Although primary health care is in the home, it is important to have a medical doctor or nurse practitioner to contact if the need arises. So many doctors have told me that they wish their patients would come by when they are well because it would help the doctor evaluate their condition if/when there is a need for medical attention.
As my dad says to my mother, “I couldn’t agree more!” lol. So thankful we are adding credibility to Reiki as a community of practitioners together. Blessings to your mission Pamela! Lacey
Lacey, thank you for your comment.
You refer to “this ancient healing tradition,” but call for remaining “faithful to the original teaching of Japanese Reiki.” Those statements appear to be contradictory.
The founder of this practice is Mikao Usui, who lived 1865-1926. How then is Reiki practice ancient?
Totally understand what you mean… True, Usui did live throughout the years of 1865-1926, so “ancient” definitely doesn’t apply to his lifetime. At the time of writing this I was simply thinking about its ancient roots and influences. I don’t claim to know all the facts, but to my understanding a major influence on Usui was religion and martial arts. This, of course, doesn’t mean that Reiki is a religion- as you know. To name a few of the religious influences that I was thinking about are Japanese Buddhism and native belief systems like Shintoism, reaching as far back as 1500 yrs ago. Also according to history esoteric mountain Buddhism formalized in the late 8th century and it is believed that Usui completed mountain practices as a shugenja and Tendai Buddhist. If my memory serves Shegendo is the mixture of ancient religious beliefs and practices in the mountains influenced by shamanism and other religions like Taoism. Anyway, history isn’t my strong point, but it fascinates me. I enjoy tracing things back to their roots. It helps me understand how are present day rituals, spiritual beliefs and ways of livings came to be. So, when I said “faithful to the original teachings” I do mean what Usui passed on as well as all that he was influenced by. Thanks and blessings! ~Lacey Bell Whittington
Lacey, I share your love of studying the development of ideas and practices. However, in doing so, it’s important to separate broad themes from the facts of an individual practice. That kind of critical thinking — discerning opinion and musings from documented events — is how we build credibility for Reiki, which is an important goal of this blog.
If we speak broadly enough, everything can be said to be ancient because it came from something that came from something that came from something.

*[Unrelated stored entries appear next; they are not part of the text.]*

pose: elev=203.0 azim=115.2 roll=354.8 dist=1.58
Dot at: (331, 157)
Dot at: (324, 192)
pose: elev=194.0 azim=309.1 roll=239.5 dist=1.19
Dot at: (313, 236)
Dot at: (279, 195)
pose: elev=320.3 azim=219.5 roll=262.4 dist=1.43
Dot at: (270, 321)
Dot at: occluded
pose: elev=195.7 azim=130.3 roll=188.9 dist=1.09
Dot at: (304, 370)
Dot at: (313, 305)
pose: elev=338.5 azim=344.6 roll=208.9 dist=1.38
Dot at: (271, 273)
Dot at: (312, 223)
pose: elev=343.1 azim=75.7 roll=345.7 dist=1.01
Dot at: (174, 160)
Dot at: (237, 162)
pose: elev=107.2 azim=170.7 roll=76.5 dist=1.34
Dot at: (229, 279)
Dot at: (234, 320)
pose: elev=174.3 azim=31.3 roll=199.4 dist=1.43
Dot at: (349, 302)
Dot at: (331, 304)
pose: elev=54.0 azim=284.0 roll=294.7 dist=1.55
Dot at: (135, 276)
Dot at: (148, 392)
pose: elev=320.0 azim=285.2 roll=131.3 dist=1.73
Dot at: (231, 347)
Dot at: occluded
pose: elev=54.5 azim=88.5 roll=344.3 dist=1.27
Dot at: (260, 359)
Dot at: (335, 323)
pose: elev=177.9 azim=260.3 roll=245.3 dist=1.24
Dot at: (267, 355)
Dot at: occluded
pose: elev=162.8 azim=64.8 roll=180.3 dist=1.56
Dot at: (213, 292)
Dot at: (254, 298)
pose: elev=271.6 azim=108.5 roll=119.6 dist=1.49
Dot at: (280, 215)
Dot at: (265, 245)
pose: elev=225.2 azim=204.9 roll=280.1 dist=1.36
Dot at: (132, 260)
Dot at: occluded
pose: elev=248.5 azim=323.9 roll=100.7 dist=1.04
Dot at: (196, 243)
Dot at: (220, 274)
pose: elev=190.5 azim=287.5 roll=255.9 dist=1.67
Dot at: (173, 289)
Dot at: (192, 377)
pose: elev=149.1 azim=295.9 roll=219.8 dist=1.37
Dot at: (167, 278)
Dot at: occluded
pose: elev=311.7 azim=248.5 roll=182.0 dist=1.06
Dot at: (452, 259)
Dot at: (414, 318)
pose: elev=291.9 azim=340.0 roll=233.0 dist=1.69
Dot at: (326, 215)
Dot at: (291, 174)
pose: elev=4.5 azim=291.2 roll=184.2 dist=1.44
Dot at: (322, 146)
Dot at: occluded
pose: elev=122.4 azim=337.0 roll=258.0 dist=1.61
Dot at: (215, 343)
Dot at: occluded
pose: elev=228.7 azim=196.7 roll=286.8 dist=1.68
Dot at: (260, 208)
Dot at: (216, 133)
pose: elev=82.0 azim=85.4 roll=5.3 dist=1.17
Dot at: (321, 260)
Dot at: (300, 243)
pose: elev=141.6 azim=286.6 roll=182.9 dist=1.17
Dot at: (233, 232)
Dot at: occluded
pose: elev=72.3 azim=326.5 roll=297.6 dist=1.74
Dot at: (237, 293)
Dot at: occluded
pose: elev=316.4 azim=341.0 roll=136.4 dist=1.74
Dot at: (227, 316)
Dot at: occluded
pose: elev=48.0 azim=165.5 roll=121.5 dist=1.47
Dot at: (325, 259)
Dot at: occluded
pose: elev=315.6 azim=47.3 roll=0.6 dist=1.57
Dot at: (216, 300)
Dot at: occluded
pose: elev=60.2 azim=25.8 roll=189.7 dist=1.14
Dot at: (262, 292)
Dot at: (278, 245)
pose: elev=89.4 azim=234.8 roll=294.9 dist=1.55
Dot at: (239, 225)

Regardless the antecedents, Reiki practice itself is not ancient. The practice dates back to Mikao Usui in the early 20th century. My concern is that saying otherwise adds to the public’s confusion, undermining the credibility of this practice, which I don’t think is what you mean to do.
True and Sacred
One cannot deny that healing is essential to living an abundant life full of joy and inspiration. When the body expresses itself through the language of its symptoms, we are reminded to take a look within. As a Reiki Master Teacher this ancient healing tradition serves my purpose to help others heal, as well as heal myself. And, I think I speak on behalf of the Reiki community that it is of crucial importance that we as a team of healers remain faithful to the original teachings of Japanese Reiki. I have witnessed many powerful traditions become diluted due to changes and manipulations in the original teachings and practices. Being that Reiki is truly a way of life the honor and respect we have for the teachings and way of healing is vital to its own survival as well as effectiveness. So, in closing, thank you so much for preserving the rich wisdom of Japanese Reiki Masters through your writings and healings. To remain true to what the art of Reiki is all about is to keep them as sacred and powerful as they were meant to be.